Moses Charikar

Digital Library

ACM Fellows

USA - 2020


For design of efficient algorithmic techniques for big data, hashing, approximation algorithms, and metric embeddings

Press Release

ACM Paris Kanellakis Theory and Practice Award

USA - 2012


With Andrei Broder and Piotr Indyk, for their groundbreaking work on Locality-Sensitive Hashing that has had great impact in many fields of computer science including computer vision, databases, information retrieval, machine learning, and signal processing.

Hashing is one of the fundamental techniques in computer science: generating challenging theoretical questions as well as finding application in almost all fields of computer science. In many of these applications a refined form of hashing is required, where keys that are close in the original space are more likely to be mapped to the same hash value. This is the problem that locality-sensitive hashing addresses. As a result similarity search problems can be solved in the hashed space instead of the original space, leading often to significant improvements either in efficiency or quality.

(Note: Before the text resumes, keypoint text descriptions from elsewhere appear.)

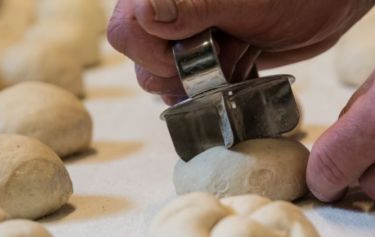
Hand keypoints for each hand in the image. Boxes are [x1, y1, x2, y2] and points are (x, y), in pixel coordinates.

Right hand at [107, 0, 374, 103]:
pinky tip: (244, 70)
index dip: (155, 55)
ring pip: (168, 78)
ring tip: (239, 64)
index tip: (195, 58)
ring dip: (201, 85)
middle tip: (225, 63)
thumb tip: (146, 13)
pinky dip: (218, 90)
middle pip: (143, 60)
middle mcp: (173, 10)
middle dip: (181, 74)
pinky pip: (196, 86)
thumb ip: (193, 5)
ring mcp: (192, 34)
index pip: (128, 30)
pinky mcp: (214, 55)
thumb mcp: (247, 0)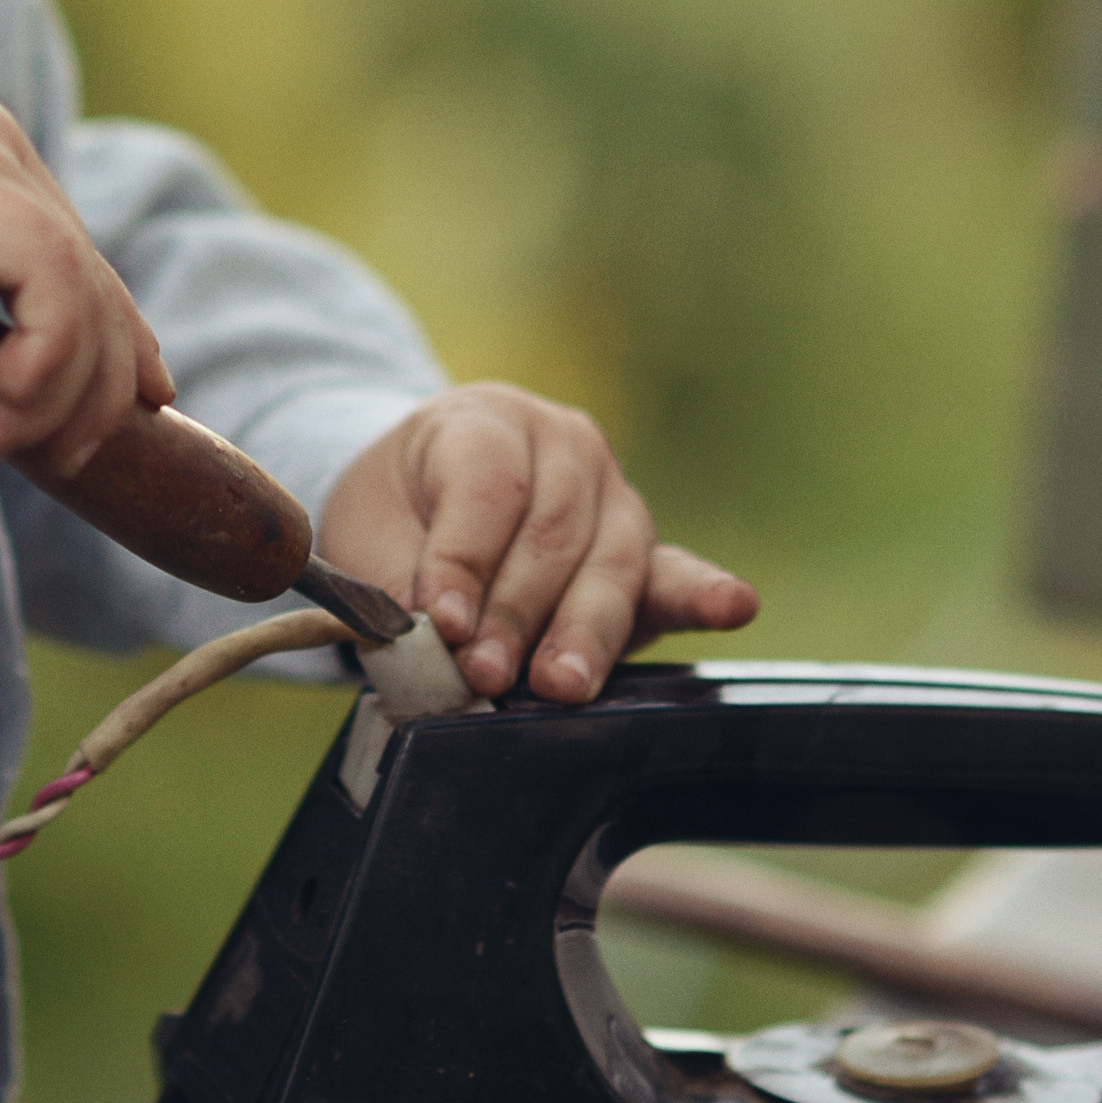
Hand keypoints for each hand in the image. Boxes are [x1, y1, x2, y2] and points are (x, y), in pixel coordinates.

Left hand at [316, 384, 756, 702]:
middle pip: (552, 531)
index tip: (442, 622)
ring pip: (608, 563)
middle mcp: (562, 443)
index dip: (464, 558)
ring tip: (561, 684)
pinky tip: (732, 606)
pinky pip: (671, 576)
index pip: (486, 487)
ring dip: (583, 631)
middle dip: (517, 612)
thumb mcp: (368, 532)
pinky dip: (700, 596)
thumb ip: (395, 586)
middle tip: (485, 673)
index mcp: (486, 419)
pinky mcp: (641, 553)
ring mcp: (613, 494)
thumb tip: (431, 649)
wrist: (423, 497)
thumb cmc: (394, 512)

Motivated by the need to efficiently compute near-duplicate web pages, Andrei Broder introduced specific locality-sensitive hash functions, called minhash functions, and used them to estimate the similarity of sets. Piotr Indyk and the late Rajeev Motwani extended locality-sensitive hash functions to a wider range of distance functions and showed how to use them to design approximate nearest neighbor algorithms with sub-linear query time. Moses Charikar subsequently introduced a highly efficient family of locality-sensitive hash functions, called simhash functions, for angular distances as well as a new variant of the nearest neighbor search algorithm.

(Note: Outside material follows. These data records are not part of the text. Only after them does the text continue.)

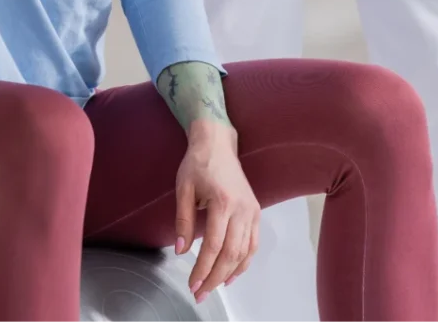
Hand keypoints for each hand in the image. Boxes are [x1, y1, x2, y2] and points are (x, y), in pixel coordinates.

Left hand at [175, 121, 260, 304]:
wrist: (218, 142)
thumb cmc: (198, 163)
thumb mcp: (183, 188)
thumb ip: (183, 220)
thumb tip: (181, 250)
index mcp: (222, 202)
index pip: (213, 246)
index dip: (202, 269)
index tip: (192, 284)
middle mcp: (242, 209)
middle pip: (231, 254)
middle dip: (215, 278)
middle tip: (200, 293)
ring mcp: (252, 211)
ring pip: (245, 253)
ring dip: (229, 274)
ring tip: (213, 287)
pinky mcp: (256, 211)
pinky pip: (253, 244)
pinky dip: (244, 262)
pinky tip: (231, 274)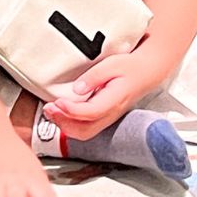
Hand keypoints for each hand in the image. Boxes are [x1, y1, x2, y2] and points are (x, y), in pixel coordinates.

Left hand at [43, 50, 163, 140]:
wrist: (147, 72)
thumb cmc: (131, 66)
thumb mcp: (113, 64)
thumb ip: (94, 76)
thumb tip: (76, 89)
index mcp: (115, 100)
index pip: (91, 112)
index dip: (71, 110)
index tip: (57, 102)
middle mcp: (111, 113)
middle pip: (85, 130)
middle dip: (63, 122)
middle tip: (49, 108)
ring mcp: (108, 118)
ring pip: (84, 132)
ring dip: (65, 125)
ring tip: (51, 111)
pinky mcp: (104, 117)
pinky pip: (86, 128)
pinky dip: (70, 124)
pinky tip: (61, 113)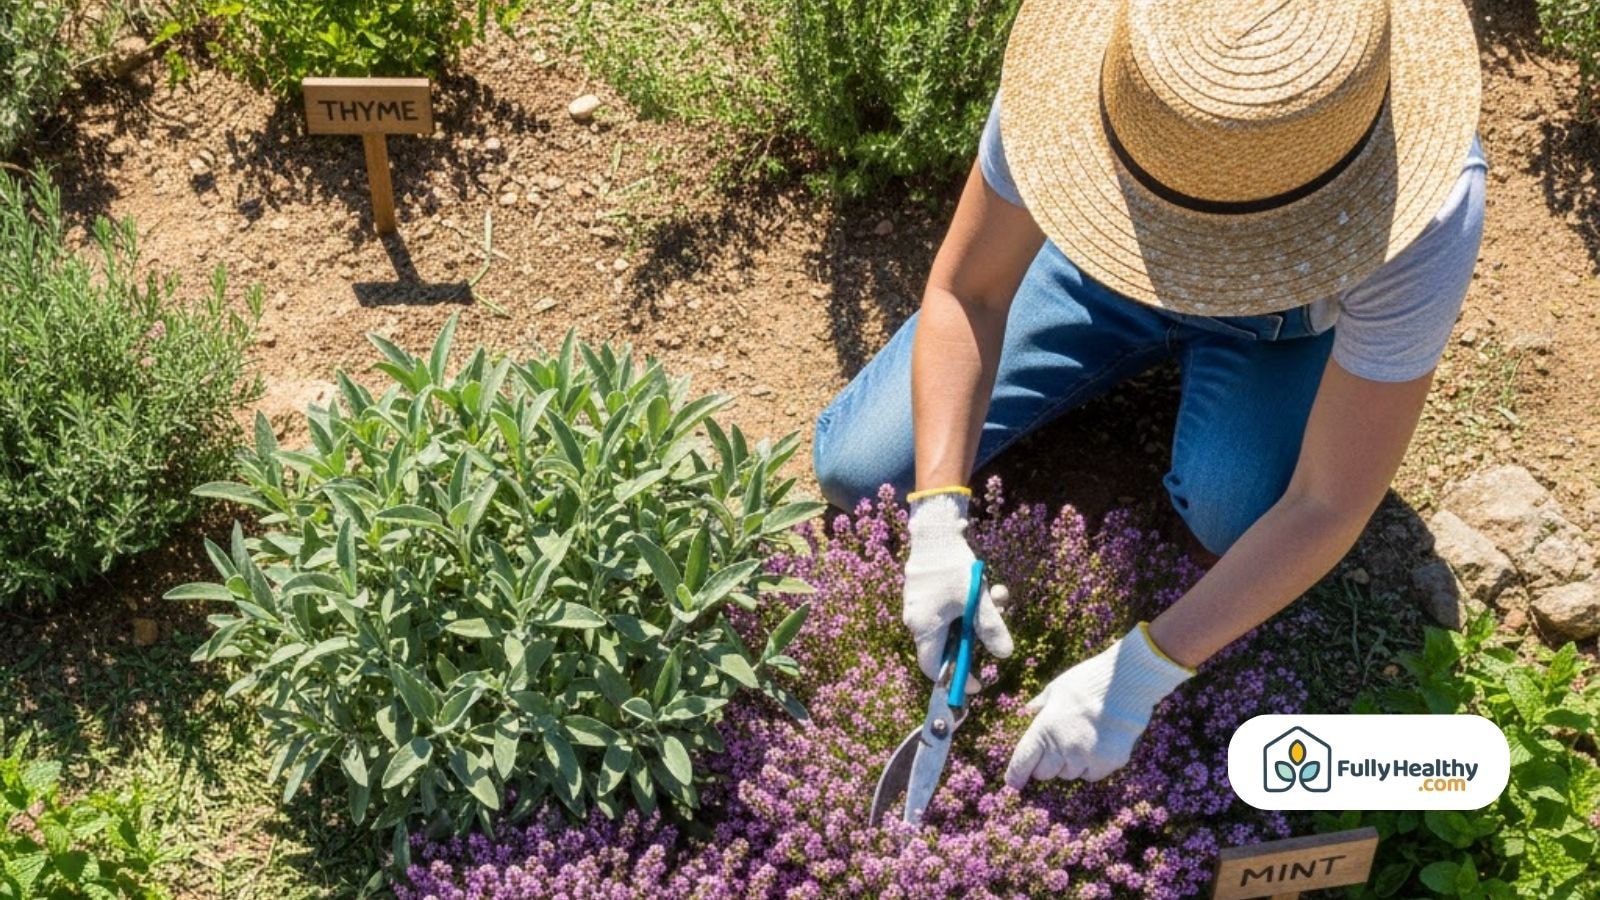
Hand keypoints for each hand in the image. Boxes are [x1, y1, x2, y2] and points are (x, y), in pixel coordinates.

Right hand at [903, 490, 1012, 692]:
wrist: (933, 531)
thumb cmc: (953, 568)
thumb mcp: (977, 599)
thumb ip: (990, 628)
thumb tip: (1005, 654)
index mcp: (924, 628)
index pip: (933, 668)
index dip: (954, 678)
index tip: (977, 682)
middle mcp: (916, 620)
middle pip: (946, 644)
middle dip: (976, 637)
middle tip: (995, 627)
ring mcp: (918, 605)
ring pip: (950, 623)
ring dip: (976, 615)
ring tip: (997, 595)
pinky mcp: (922, 591)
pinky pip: (945, 608)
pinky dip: (965, 604)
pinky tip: (983, 584)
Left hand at [1005, 624, 1192, 786]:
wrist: (1127, 681)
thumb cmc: (1088, 680)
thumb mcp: (1056, 688)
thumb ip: (1040, 704)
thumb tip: (1028, 710)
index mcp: (1044, 730)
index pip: (1022, 763)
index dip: (1016, 775)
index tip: (1013, 783)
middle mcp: (1063, 749)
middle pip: (1045, 773)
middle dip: (1047, 764)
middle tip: (1057, 744)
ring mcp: (1087, 758)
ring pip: (1070, 774)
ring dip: (1071, 763)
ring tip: (1083, 736)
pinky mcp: (1109, 763)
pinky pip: (1092, 774)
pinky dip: (1092, 765)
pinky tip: (1100, 742)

Locality-sensitive hashing techniques have been widely used in many fields of computer science including computer vision, databases, information retrieval, data mining, machine learning, and signal processing. Furthermore, they have inspired the development of other hashing-based methods for similarity search such as parameter sensitive hashing, semantic hashing, spectral hashing, and kernelized LSH.

The work has also enabled other significant theoretical developments. In particular, it has led to the design of nearest neighbor algorithms for more complex metric spaces that play an important role in various applications. It has also resulted in new discoveries in, and connections to, other areas such as vector quantization, communication complexity, and streaming algorithms.